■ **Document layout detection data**
---------------
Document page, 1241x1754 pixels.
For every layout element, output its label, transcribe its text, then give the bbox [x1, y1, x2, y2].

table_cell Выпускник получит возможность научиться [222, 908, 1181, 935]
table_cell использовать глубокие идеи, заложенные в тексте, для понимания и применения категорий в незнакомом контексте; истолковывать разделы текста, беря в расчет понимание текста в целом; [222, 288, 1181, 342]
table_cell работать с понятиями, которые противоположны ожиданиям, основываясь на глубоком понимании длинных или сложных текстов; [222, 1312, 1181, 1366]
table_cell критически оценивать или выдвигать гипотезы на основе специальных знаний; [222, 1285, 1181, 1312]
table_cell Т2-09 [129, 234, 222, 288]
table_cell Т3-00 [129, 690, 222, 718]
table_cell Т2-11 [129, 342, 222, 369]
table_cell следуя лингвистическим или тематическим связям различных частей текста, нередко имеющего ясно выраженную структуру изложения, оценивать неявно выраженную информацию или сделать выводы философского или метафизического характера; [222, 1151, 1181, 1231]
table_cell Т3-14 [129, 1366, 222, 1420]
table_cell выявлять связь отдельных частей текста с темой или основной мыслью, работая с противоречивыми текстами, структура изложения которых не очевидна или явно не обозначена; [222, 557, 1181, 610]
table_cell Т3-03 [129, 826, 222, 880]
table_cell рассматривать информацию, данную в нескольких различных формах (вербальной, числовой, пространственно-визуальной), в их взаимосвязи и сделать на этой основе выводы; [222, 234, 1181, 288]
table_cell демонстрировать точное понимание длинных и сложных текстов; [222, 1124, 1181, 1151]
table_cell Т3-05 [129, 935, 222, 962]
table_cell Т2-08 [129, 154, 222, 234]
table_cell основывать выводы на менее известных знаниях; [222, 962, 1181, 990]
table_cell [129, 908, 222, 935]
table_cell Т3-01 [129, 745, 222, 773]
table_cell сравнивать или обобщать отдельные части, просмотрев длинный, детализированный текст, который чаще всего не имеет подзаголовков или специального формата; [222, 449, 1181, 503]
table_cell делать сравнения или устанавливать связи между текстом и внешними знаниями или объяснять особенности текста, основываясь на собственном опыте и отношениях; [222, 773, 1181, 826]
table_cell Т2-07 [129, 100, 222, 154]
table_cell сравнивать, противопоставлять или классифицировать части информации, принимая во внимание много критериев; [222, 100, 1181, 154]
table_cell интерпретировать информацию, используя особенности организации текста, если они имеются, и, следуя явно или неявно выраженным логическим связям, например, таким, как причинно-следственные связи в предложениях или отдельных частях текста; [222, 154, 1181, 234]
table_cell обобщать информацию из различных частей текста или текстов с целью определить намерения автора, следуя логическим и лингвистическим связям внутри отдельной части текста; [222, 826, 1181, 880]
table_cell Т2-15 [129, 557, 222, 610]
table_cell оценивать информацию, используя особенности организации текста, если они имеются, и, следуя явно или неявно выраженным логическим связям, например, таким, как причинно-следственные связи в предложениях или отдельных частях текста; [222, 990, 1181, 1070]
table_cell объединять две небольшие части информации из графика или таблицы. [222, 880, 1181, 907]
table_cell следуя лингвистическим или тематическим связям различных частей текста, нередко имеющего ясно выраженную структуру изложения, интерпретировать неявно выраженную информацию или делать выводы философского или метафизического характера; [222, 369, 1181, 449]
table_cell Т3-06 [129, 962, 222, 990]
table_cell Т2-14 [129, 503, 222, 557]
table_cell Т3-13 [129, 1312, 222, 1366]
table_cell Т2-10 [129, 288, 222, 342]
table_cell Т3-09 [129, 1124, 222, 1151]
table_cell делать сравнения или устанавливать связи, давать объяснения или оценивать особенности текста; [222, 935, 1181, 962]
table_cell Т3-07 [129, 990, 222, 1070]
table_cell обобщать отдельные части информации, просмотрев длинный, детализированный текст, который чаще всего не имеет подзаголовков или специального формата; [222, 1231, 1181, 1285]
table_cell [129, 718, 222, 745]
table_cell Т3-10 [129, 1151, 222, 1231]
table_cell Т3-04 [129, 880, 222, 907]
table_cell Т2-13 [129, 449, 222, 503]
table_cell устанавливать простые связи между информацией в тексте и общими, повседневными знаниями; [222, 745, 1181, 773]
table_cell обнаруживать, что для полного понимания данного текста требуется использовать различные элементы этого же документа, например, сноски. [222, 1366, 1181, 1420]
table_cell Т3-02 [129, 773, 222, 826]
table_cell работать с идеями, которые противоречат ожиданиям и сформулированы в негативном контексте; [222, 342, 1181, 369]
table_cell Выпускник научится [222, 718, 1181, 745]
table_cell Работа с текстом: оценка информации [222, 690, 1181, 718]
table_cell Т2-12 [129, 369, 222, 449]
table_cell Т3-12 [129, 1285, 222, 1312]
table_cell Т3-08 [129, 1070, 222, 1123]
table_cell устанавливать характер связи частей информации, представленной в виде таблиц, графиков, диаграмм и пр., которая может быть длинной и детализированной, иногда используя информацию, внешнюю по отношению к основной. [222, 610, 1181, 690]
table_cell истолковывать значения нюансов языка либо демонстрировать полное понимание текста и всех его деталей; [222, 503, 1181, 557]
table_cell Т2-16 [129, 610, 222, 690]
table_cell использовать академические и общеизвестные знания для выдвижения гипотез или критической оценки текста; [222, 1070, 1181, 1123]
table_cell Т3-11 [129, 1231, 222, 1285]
---------------
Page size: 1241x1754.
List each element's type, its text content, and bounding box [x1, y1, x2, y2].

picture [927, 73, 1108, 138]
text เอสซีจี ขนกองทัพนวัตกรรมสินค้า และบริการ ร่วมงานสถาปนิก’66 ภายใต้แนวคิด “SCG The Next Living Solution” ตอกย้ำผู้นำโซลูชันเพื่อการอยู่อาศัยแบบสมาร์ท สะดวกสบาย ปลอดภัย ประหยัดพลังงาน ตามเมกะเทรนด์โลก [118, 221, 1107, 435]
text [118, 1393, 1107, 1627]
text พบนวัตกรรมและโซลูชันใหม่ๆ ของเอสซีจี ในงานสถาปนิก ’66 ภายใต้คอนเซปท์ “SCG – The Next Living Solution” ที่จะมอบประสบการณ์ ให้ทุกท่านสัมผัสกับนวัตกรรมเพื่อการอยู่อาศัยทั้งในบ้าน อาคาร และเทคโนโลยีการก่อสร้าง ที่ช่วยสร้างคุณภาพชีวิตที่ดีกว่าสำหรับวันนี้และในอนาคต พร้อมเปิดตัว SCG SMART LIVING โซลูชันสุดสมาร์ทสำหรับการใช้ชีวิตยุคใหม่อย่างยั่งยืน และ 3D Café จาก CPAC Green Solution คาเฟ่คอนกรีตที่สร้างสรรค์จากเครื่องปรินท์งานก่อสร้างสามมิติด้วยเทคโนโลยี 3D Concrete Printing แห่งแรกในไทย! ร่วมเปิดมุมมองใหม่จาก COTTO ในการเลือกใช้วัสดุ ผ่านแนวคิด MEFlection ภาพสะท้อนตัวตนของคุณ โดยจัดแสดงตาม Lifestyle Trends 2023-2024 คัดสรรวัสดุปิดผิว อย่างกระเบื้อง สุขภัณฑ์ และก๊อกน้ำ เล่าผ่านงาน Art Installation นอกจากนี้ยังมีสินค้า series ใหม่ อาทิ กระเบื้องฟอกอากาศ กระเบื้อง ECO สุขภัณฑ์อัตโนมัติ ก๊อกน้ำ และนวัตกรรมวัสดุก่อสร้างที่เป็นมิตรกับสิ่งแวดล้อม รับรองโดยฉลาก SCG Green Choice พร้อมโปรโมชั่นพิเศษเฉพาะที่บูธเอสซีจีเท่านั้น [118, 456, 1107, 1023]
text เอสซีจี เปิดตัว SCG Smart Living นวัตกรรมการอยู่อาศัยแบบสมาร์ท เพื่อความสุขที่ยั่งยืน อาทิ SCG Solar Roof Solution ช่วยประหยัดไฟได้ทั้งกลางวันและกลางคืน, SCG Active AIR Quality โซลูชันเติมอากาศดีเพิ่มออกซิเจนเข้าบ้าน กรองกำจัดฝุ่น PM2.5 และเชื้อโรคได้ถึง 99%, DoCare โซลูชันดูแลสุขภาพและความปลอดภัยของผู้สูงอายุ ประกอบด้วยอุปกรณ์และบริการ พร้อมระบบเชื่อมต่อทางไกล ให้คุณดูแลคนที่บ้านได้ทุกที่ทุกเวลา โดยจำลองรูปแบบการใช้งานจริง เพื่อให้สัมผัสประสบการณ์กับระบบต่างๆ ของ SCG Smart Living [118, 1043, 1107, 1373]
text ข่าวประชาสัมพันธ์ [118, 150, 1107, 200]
---------------
■ **TASK STATEMENT**
Copy each line from the entries above that has the word "element" in it.

■ **EXERCISE RESPONSE**
For every layout element, output its label, transcribe its text, then give the bbox [x1, y1, x2, y2].
List each element's type, its text content, and bounding box [x1, y1, x2, y2].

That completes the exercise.